▶ PASSAGE PROVIDED:
=-=-=

Remnants of the Nationalist forces fled to the island of Taiwan. Technically, the Civil War is still ongoing, as the two factions never signed an official treaty and mainland China refuses to acknowledge Taiwanese independence.

Under the rule of Mao Zedong, Communist China experienced major programs aimed at fundamentally changing the nation into a modern Communist society.

Three infamous examples of the Communist leadership enacting widespread social change are the Great Leap Forward, the Cultural Revolution and the one-child policy.

The Great Leap Forward officially began in 1958, with the name being used to describe the Second Five-Year Plan under the CCP; the first having produced considerable economic growth.

The plan was to advance industrial growth, especially the production of steel, among the communal rural areas of China while continuing to grow food production.

However, the Great Leap Forward became what historian Clayton D. Brown described as the worst famine in human history and one that was “largely preventable.”

“The ironically titled Great Leap Forward was supposed to be the spectacular culmination of Mao Zedong’s program for transforming China into a Communist paradise,” wrote Brown for the Association for Asian Studies.

“According to one study, China experienced some 1,828 major famines in its long history, but what distinguishes the Great Leap Forward from its predecessors are its cause, massive scope, and ongoing concealment.”

In 1966, a few years after the Great Leap Forward concluded, Mao launched the Cultural Revolution, an effort to mobilize the nation’s youth to revive revolutionary sentiment.

=-=-=

Edit the passage on Communist China by writing out everything from "The Great Leap Forward officially" down to "considerable economic growth." again, with "CCP" replaced by "Chinese Communist Party". The rows that come next are drawn from a separate source and have no connection to the passage on Communist China.

▶ ENTRIES SHOWN:
=-=-=

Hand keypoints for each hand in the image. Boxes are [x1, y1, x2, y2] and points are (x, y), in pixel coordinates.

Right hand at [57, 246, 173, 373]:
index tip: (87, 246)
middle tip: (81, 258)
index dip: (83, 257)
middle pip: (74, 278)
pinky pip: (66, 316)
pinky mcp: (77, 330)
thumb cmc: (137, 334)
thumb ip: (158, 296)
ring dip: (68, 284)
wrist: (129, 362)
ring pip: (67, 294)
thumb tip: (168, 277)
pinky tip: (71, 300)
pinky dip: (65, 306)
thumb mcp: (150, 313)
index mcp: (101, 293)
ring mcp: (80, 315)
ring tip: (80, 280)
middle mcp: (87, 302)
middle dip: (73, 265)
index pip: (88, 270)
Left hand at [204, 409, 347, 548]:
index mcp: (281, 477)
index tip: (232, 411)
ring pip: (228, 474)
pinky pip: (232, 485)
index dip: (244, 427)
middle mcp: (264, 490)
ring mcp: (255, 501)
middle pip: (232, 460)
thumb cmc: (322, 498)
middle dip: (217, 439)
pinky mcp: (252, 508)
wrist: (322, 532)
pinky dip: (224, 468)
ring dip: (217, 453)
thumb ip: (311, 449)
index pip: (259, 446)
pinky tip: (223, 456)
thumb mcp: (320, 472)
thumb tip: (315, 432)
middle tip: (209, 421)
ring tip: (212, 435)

=-=-=

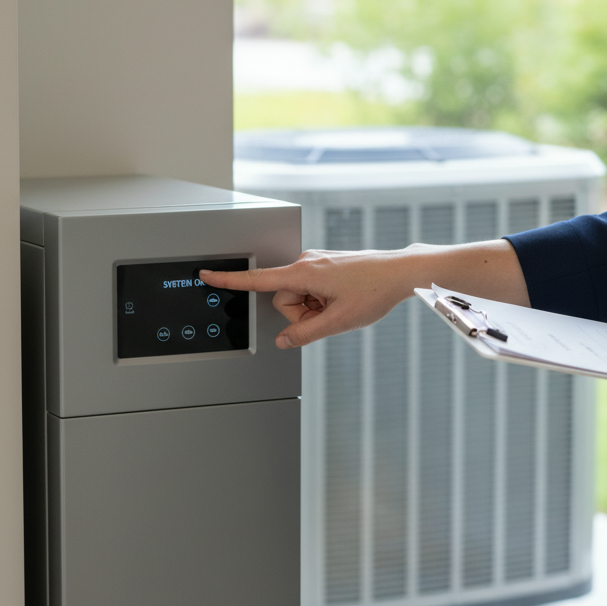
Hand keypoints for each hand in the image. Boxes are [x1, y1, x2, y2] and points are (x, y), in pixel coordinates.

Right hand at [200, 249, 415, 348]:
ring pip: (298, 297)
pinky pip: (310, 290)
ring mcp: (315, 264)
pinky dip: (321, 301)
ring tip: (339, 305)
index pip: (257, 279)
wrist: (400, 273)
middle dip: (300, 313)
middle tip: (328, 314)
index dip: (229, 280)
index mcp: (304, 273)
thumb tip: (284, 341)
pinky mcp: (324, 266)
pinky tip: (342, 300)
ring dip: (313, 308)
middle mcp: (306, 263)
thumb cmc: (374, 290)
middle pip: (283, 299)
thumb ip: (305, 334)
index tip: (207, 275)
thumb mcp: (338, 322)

=-=-=

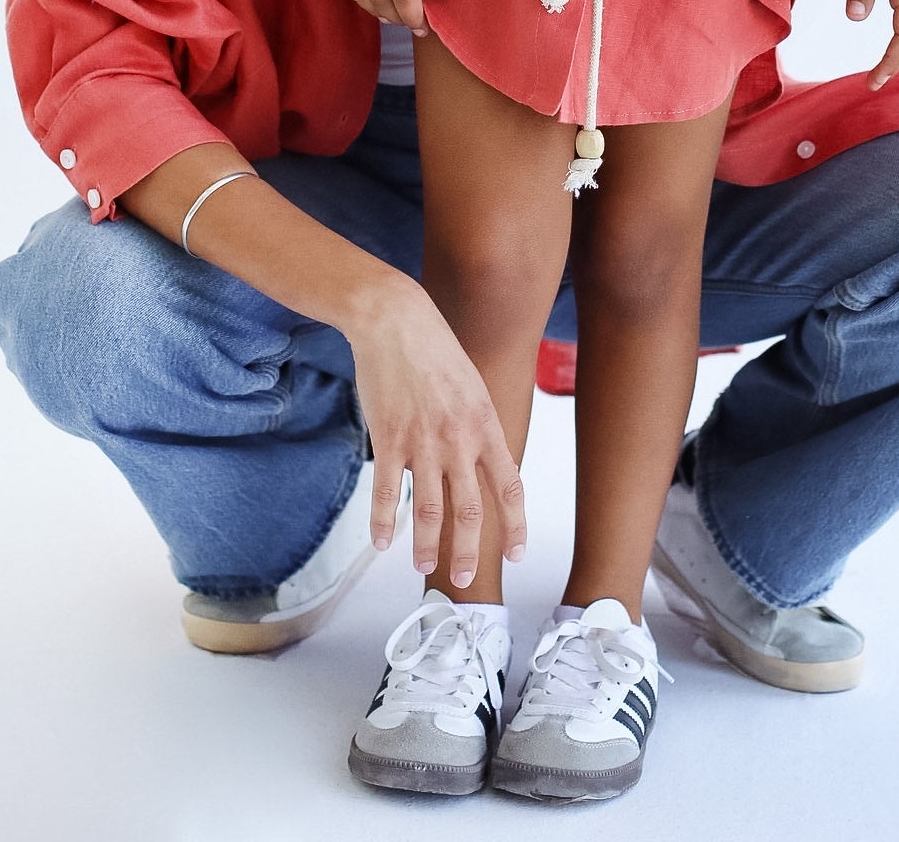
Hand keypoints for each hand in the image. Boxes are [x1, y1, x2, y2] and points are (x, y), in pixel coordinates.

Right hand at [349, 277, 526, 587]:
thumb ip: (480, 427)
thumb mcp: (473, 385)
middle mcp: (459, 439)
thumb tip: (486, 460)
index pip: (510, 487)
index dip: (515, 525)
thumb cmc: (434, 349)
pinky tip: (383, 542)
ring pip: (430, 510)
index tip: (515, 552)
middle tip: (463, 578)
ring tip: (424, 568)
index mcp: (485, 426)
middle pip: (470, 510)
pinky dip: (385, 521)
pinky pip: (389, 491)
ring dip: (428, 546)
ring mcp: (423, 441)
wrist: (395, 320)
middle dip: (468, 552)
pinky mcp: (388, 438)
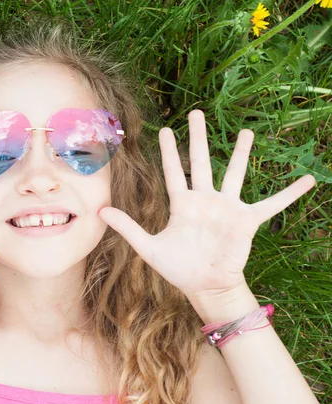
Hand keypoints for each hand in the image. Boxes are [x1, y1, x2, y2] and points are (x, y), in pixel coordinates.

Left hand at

=-=-=

▶ RESPONSE:
The Great Leap Forward officially began in 1958, with the name being used to describe the Second Five-Year Plan under the Chinese Communist Party; the first having produced considerable economic growth.